My favorite childhood walk was to Catfish Lake where my father would stand in the shallows, holding our boat, while I caught fish after fish from under the lily pads. Almost 40 years later, I still love to fish – these days on the fly.
Idiot proof? TOUGH
In Metolius, things started slowly for Volker and me. The first hole we fished was about three miles downstream of the water source. There we clearly saw rainbows. They were submerged in water, but they flew, as if water were just an idea. I saw those trout swerving to eat insects moving in the current. I could see the glow from their skin – but seeing a fish doesn’t mean catching it, especially on Metolius.

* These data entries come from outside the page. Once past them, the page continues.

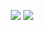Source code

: <p align="center">
  <img src="https://github-readme-stats.vercel.app/api?username=capstxr&theme=dark&show_icons=true">
<img src="https://github-readme-stats.vercel.app/api/top-langs/?username=capstxr&hide=javascript,css,scss,html&theme=dark">
</p>
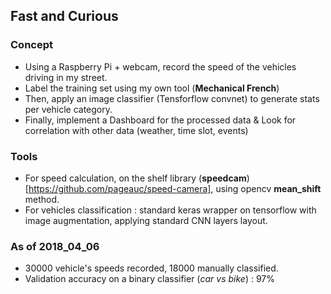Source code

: ## Fast and Curious


### Concept
- Using a Raspberry Pi + webcam, record the speed of the vehicles driving in my street.
- Label the training set using my own tool (**Mechanical French**)
- Then, apply an image classifier (Tensforflow convnet) to generate stats per vehicle category.
- Finally, implement a Dashboard for the processed data & Look for correlation with other data (weather, time slot, events)


### Tools
- For speed calculation, on the shelf library (**speedcam**)[https://github.com/pageauc/speed-camera], using opencv **mean_shift** method.
- For vehicles classification : standard keras wrapper on tensorflow with image augmentation, applying standard CNN layers layout.


### As of 2018_04_06

- 30000 vehicle's speeds recorded, 18000 manually classified.
- Validation accuracy on a binary classifier (_car vs bike_) : 97%
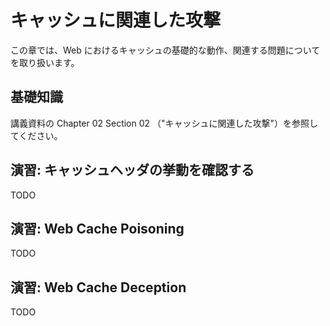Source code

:# キャッシュに関連した攻撃

この章では、Web におけるキャッシュの基礎的な動作、関連する問題についてを取り扱います。

## 基礎知識

講義資料の Chapter 02 Section 02 （"キャッシュに関連した攻撃"）を参照してください。

## 演習: キャッシュヘッダの挙動を確認する

TODO

## 演習: Web Cache Poisoning

TODO

## 演習: Web Cache Deception

TODO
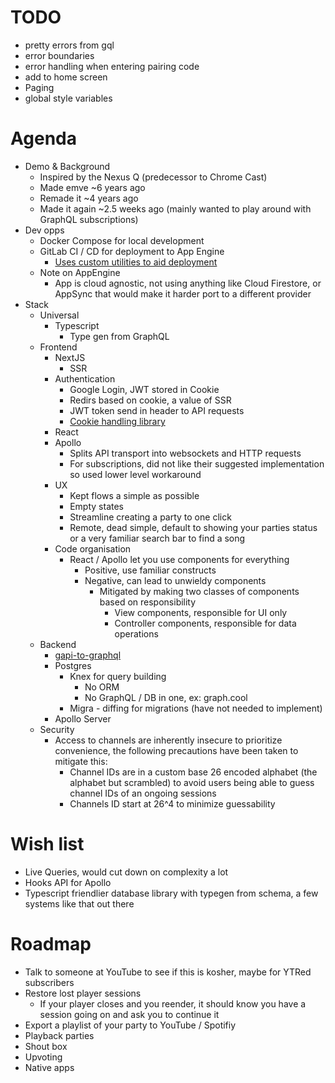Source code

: # TODO

- pretty errors from gql
- error boundaries
- error handling when entering pairing code
- add to home screen
- Paging
- global style variables

# Agenda

- Demo & Background
  - Inspired by the Nexus Q (predecessor to Chrome Cast)
  - Made emve ~6 years ago
  - Remade it ~4 years ago
  - Made it again ~2.5 weeks ago (mainly wanted to play around with GraphQL subscriptions)
- Dev opps
  - Docker Compose for local development
  - GitLab CI / CD for deployment to App Engine
    - [Uses custom utilities to aid deployment](https://medium.com/@robizm/gitlab-ci-cd-tooling-for-deploying-app-engine-node-apps-e2f32d5226e3)
  - Note on AppEngine
    - App is cloud agnostic, not using anything like Cloud Firestore, or AppSync that would make it harder port to a different provider
- Stack
  - Universal
    - Typescript
      - Type gen from GraphQL
  - Frontend
    - NextJS
      - SSR
    - Authentication
      - Google Login, JWT stored in Cookie
      - Redirs based on cookie, a value of SSR
      - JWT token send in header to API requests
      - [Cookie handling library](https://www.npmjs.com/package/vanilla-cookies)
    - React
    - Apollo
      - Splits API transport into websockets and HTTP requests
      - For subscriptions, did not like their suggested implementation so used lower level workaround
    - UX
      - Kept flows a simple as possible
      - Empty states
      - Streamline creating a party to one click
      - Remote, dead simple, default to showing your parties status or a very familiar search bar to find a song
    - Code organisation
      - React / Apollo let you use components for everything
        - Positive, use familiar constructs
        - Negative, can lead to unwieldy components
          - Mitigated by making two classes of components based on responsibility
            - View components, responsible for UI only
            - Controller components, responsible for data operations
  - Backend
    - [gapi-to-graphql](https://github.com/rlancer/gapi-to-graphql)
    - Postgres
      - Knex for query building
        - No ORM
        - No GraphQL / DB in one, ex: graph.cool
      - Migra - diffing for migrations (have not needed to implement)
    - Apollo Server
  - Security
    - Access to channels are inherently insecure to prioritize convenience, the following precautions have been taken to mitigate this:
      - Channel IDs are in a custom base 26 encoded alphabet (the alphabet but scrambled) to avoid users being able to guess channel IDs of an ongoing sessions
      - Channels ID start at 26^4 to minimize guessability

# Wish list

- Live Queries, would cut down on complexity a lot
- Hooks API for Apollo
- Typescript friendlier database library with typegen from schema, a few systems like that out there

# Roadmap

- Talk to someone at YouTube to see if this is kosher, maybe for YTRed subscribers
- Restore lost player sessions
  - If your player closes and you reender, it should know you have a session going on and ask you to continue it
- Export a playlist of your party to YouTube / Spotifiy
- Playback parties
- Shout box
- Upvoting
- Native apps
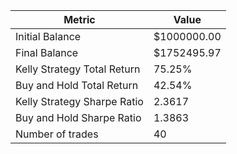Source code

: | Metric | Value |
| --- | --- |
| Initial Balance | $1000000.00 |
| Final Balance | $1752495.97 |
| Kelly Strategy Total Return | 75.25% |
| Buy and Hold Total Return | 42.54% |
| Kelly Strategy Sharpe Ratio | 2.3617 |
| Buy and Hold Sharpe Ratio | 1.3863 |
| Number of trades | 40 |
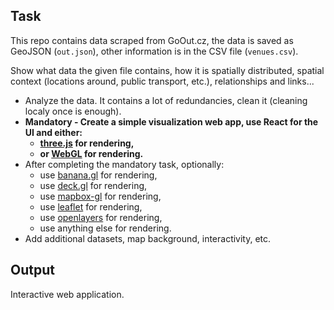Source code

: ## Task

This repo contains data scraped from GoOut.cz, the data is saved as GeoJSON (`out.json`), other information is in the CSV file (`venues.csv`).

Show what data the given file contains, how it is spatially distributed, spatial context (locations around, public transport, etc.), relationships and links...

- Analyze the data. It contains a lot of redundancies, clean it (cleaning localy once is enough).
- **Mandatory - Create a simple visualization web app, use React for the UI and either:**
  - **[three.js](https://threejs.org/) for rendering,**
  - **or [WebGL](https://registry.khronos.org/webgl/specs/latest/2.0/) for rendering.**
- After completing the mandatory task, optionally:
  - use [banana.gl](https://github.com/vojtatom/banana.gl) for rendering,
  - use [deck.gl](https://deck.gl/#/) for rendering,
  - use [mapbox-gl](https://docs.mapbox.com/mapbox-gl-js/api/) for rendering,
  - use [leaflet](https://leafletjs.com/) for rendering,
  - use [openlayers](https://openlayers.org/) for rendering,
  - use anything else for rendering.
- Add additional datasets, map background, interactivity, etc.

## Output

Interactive web application.
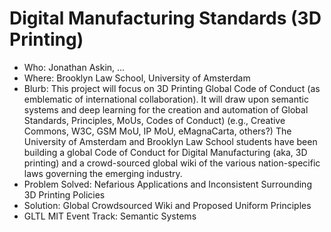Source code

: # Digital Manufacturing Standards (3D Printing)

* Who: Jonathan Askin, ... 
* Where: Brooklyn Law School, University of Amsterdam 
* Blurb: This project will focus on 3D Printing Global Code of Conduct (as emblematic of international collaboration). It will draw upon semantic systems and deep learning for the creation and automation of Global Standards, Principles, MoUs, Codes of Conduct) (e.g., Creative Commons, W3C, GSM MoU, IP MoU, eMagnaCarta, others?)
The University of Amsterdam and Brooklyn Law School students have been building a global Code of Conduct for Digital Manufacturing (aka, 3D printing) and a crowd-sourced global wiki of the various nation-specific laws governing the emerging industry.
* Problem Solved: Nefarious Applications and Inconsistent Surrounding 3D Printing Policies  
* Solution: Global Crowdsourced Wiki and Proposed Uniform Principles 
* GLTL MIT Event Track: Semantic Systems 
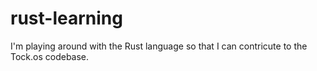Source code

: # rust-learning
I'm playing around with the Rust language so that I can contricute to the Tock.os codebase.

I tried a lot, drifting with different flies, but nothing worked. It was a known result. To be honest, I didn’t catch anything for the first five years I fished the Metolius. Trout can be really addictive.

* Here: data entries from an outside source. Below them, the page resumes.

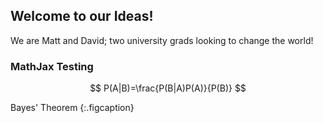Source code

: ## Welcome to our Ideas!

We are Matt and David; two university grads looking to change the world!


### MathJax Testing

$$
P(A|B)=\frac{P(B|A)P(A)}{P(B)}
$$

Bayes' Theorem
{:.figcaption}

Volker also tried a variety of nymphs but came up empty-handed and, as always, he didn’t seem concerned. Again, I wanted him to catch a fish more, it seemed, than he did. So, I needed an even more reliable place: The Idiot’s Hole. It’s where I go to catch wily Metolius trout on dry flies. It’s so named because the joke was that, at one point, any idiot could catch a fish there.
The Idiot’s Hole is about 100 meters upstream of a hatchery, but none of those spawning fish ever enter the river. They are booked elsewhere. Nowadays, all trout in Metolius are born wild.

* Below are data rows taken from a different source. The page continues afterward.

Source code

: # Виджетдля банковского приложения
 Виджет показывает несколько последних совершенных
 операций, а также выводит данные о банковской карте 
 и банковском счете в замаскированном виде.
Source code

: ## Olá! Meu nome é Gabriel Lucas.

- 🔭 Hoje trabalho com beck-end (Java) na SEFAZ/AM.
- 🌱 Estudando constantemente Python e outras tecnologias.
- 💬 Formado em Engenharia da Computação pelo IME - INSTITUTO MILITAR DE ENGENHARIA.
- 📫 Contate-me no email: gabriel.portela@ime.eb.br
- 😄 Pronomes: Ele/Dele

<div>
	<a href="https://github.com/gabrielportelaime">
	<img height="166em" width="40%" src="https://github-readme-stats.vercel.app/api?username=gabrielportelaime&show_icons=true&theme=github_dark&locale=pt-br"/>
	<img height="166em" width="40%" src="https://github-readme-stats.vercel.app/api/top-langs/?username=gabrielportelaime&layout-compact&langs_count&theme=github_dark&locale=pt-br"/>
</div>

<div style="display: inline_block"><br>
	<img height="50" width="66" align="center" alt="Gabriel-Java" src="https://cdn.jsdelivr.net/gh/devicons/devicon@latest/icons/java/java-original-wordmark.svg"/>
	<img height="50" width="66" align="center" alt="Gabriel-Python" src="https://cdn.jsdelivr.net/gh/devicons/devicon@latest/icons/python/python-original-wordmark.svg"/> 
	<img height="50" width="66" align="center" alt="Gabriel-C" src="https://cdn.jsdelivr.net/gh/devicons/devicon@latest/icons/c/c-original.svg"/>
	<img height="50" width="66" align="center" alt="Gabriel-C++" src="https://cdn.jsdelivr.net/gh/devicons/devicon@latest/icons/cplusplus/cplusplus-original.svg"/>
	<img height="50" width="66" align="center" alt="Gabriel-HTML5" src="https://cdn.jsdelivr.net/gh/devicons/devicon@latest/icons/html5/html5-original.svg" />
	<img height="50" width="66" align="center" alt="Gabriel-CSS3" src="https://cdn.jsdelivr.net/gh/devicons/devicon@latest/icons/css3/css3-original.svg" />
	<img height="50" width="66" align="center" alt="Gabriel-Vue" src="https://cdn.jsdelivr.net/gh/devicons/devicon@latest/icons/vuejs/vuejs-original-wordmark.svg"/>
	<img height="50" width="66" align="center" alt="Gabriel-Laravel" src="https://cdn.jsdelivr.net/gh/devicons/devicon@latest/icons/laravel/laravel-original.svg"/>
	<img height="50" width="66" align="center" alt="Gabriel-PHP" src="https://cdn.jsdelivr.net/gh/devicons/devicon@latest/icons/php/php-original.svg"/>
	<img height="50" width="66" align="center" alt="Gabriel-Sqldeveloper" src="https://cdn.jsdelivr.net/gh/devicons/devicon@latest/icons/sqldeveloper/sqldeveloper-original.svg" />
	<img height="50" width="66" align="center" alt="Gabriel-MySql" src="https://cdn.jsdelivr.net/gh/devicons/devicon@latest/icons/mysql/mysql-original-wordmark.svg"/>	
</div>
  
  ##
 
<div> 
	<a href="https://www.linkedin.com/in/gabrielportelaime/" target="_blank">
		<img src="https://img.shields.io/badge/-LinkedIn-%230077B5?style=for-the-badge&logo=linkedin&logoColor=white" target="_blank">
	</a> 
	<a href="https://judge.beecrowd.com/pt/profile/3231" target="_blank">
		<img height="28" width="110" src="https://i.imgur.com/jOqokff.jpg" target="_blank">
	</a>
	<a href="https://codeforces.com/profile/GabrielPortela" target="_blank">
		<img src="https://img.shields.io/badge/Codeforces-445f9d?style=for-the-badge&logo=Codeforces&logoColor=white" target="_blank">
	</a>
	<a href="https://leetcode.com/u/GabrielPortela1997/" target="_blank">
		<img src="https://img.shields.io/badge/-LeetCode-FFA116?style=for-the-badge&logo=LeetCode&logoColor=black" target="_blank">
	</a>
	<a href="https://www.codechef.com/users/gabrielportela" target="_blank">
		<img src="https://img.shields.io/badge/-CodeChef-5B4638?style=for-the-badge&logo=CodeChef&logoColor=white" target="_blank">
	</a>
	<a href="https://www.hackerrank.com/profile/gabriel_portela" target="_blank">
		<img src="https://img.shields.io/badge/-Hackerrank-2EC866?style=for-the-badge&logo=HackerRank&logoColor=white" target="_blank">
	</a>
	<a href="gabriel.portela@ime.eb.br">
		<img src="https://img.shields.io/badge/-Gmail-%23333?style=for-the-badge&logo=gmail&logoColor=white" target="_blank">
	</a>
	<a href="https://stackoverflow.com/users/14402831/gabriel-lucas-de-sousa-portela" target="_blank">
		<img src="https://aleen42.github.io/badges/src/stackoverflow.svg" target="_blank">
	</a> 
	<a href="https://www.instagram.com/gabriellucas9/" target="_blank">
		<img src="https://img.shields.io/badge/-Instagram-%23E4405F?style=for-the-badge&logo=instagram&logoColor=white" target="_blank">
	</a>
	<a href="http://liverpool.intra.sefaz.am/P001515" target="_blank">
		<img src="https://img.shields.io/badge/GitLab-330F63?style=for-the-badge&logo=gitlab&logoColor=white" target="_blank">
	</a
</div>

When the Idiot Hole was filled with glitter fish, not only could any idiot catch one, said idiot could bring it home for dinner. But that’s illegal now in Metolius. It’s all catch-and-release. Because of these strict regulations, the river is stocked with trout and the banks are free of the kind of trash found in other waters: Styrofoam worm containers, fish guts, beer cans.
Volker and I walked upstream from the nursery, through the forest. In the Hole of Idiots, the water was shallow, but, about halfway down, an underwater canyon opened up, as if the bottom somehow disappeared. I stood on her edge. Looking down, I could see the trout hovering in the water like air. Beneath those trout was only my imagination.
But my focus was on the surface, where the current eased. Insects normally land on it and are consumed, sometimes wildly, like a great white shark attacking a seal, and sometimes carefully, like a grandmother drinking her tea. However, there were no insects in the air or water that day. I cast my dry fly anyway, which is usually not a good approach for the Idiot Hole. It is better to wait for a rise and throw to him.
Searching like that, I got nothing. Sharing the hole with me, Volker was also destroyed, although he shrugged it off.
We were just two happy idiots.

Getting past it
When he visits, Volker gives my dogs commands in German. “Plotz,” says my big chocolate Lab. Stop. My kids say it to the dog too. full.
Micah, my son, is six years old and already an avid fisherman. In fact, he has started fishing with Volker and me. I want my son to learn much more than a few German words, however, from Volker.
He can learn how to handle a canoe and how to shoot well. He can also learn to appreciate fishing for what it is. Most importantly, Micah can learn what it means to be a good friend.